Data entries
* * *

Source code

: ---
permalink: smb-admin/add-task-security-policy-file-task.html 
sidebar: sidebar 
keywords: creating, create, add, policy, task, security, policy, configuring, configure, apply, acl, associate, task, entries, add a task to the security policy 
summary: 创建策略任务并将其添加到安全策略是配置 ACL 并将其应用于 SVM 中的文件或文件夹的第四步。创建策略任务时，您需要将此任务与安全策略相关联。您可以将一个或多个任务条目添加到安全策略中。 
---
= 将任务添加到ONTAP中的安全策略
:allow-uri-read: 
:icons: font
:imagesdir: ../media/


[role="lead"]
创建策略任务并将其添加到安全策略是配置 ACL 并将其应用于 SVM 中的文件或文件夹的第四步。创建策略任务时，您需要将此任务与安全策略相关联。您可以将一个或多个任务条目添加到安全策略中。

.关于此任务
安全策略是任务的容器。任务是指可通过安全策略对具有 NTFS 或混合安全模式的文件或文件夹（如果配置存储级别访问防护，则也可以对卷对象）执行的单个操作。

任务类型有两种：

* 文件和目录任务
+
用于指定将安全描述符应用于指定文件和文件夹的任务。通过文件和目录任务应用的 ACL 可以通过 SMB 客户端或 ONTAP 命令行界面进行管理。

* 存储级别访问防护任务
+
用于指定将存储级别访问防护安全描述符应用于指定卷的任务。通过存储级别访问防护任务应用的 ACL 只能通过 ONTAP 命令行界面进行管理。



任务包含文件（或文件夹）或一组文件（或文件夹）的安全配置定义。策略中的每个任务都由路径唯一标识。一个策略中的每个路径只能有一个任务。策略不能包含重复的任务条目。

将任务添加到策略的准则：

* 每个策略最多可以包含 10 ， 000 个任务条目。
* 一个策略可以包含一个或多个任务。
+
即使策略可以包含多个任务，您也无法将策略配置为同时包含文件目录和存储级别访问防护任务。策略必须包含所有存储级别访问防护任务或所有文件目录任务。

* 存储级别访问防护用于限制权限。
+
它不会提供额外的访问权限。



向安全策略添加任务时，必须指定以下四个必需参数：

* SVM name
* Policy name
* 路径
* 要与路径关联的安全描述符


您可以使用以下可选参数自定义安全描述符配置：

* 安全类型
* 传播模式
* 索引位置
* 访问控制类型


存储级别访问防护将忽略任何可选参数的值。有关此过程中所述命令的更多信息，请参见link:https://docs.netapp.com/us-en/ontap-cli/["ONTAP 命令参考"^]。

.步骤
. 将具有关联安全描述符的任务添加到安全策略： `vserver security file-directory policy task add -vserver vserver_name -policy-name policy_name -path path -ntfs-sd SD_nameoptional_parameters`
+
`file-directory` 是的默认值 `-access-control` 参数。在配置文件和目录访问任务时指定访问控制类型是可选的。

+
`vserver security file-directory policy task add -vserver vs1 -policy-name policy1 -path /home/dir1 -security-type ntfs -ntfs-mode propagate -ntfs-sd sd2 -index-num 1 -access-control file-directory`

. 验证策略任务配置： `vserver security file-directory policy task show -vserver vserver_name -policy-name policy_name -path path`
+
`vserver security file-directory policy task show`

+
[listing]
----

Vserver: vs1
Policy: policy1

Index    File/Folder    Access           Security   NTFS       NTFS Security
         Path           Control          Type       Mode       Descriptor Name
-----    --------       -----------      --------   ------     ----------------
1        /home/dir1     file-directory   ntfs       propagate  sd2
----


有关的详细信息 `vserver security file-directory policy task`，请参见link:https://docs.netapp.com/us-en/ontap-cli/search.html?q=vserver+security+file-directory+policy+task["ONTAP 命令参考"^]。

* * *

PROBLEM TO WORK ON:
Copy every record above exactly as it appears.

RESULT OF THIS EXERCISE:
Source code

: ---
permalink: smb-admin/add-task-security-policy-file-task.html 
sidebar: sidebar 
keywords: creating, create, add, policy, task, security, policy, configuring, configure, apply, acl, associate, task, entries, add a task to the security policy 
summary: 创建策略任务并将其添加到安全策略是配置 ACL 并将其应用于 SVM 中的文件或文件夹的第四步。创建策略任务时，您需要将此任务与安全策略相关联。您可以将一个或多个任务条目添加到安全策略中。 
---
= 将任务添加到ONTAP中的安全策略
:allow-uri-read: 
:icons: font
:imagesdir: ../media/


[role="lead"]
创建策略任务并将其添加到安全策略是配置 ACL 并将其应用于 SVM 中的文件或文件夹的第四步。创建策略任务时，您需要将此任务与安全策略相关联。您可以将一个或多个任务条目添加到安全策略中。

.关于此任务
安全策略是任务的容器。任务是指可通过安全策略对具有 NTFS 或混合安全模式的文件或文件夹（如果配置存储级别访问防护，则也可以对卷对象）执行的单个操作。

任务类型有两种：

* 文件和目录任务
+
用于指定将安全描述符应用于指定文件和文件夹的任务。通过文件和目录任务应用的 ACL 可以通过 SMB 客户端或 ONTAP 命令行界面进行管理。

* 存储级别访问防护任务
+
用于指定将存储级别访问防护安全描述符应用于指定卷的任务。通过存储级别访问防护任务应用的 ACL 只能通过 ONTAP 命令行界面进行管理。



任务包含文件（或文件夹）或一组文件（或文件夹）的安全配置定义。策略中的每个任务都由路径唯一标识。一个策略中的每个路径只能有一个任务。策略不能包含重复的任务条目。

将任务添加到策略的准则：

* 每个策略最多可以包含 10 ， 000 个任务条目。
* 一个策略可以包含一个或多个任务。
+
即使策略可以包含多个任务，您也无法将策略配置为同时包含文件目录和存储级别访问防护任务。策略必须包含所有存储级别访问防护任务或所有文件目录任务。

* 存储级别访问防护用于限制权限。
+
它不会提供额外的访问权限。



向安全策略添加任务时，必须指定以下四个必需参数：

* SVM name
* Policy name
* 路径
* 要与路径关联的安全描述符


您可以使用以下可选参数自定义安全描述符配置：

* 安全类型
* 传播模式
* 索引位置
* 访问控制类型


存储级别访问防护将忽略任何可选参数的值。有关此过程中所述命令的更多信息，请参见link:https://docs.netapp.com/us-en/ontap-cli/["ONTAP 命令参考"^]。

.步骤
. 将具有关联安全描述符的任务添加到安全策略： `vserver security file-directory policy task add -vserver vserver_name -policy-name policy_name -path path -ntfs-sd SD_nameoptional_parameters`
+
`file-directory` 是的默认值 `-access-control` 参数。在配置文件和目录访问任务时指定访问控制类型是可选的。

+
`vserver security file-directory policy task add -vserver vs1 -policy-name policy1 -path /home/dir1 -security-type ntfs -ntfs-mode propagate -ntfs-sd sd2 -index-num 1 -access-control file-directory`

. 验证策略任务配置： `vserver security file-directory policy task show -vserver vserver_name -policy-name policy_name -path path`
+
`vserver security file-directory policy task show`

+
[listing]
----

Vserver: vs1
Policy: policy1

Index    File/Folder    Access           Security   NTFS       NTFS Security
         Path           Control          Type       Mode       Descriptor Name
-----    --------       -----------      --------   ------     ----------------
1        /home/dir1     file-directory   ntfs       propagate  sd2
----


有关的详细信息 `vserver security file-directory policy task`，请参见link:https://docs.netapp.com/us-en/ontap-cli/search.html?q=vserver+security+file-directory+policy+task["ONTAP 命令参考"^]。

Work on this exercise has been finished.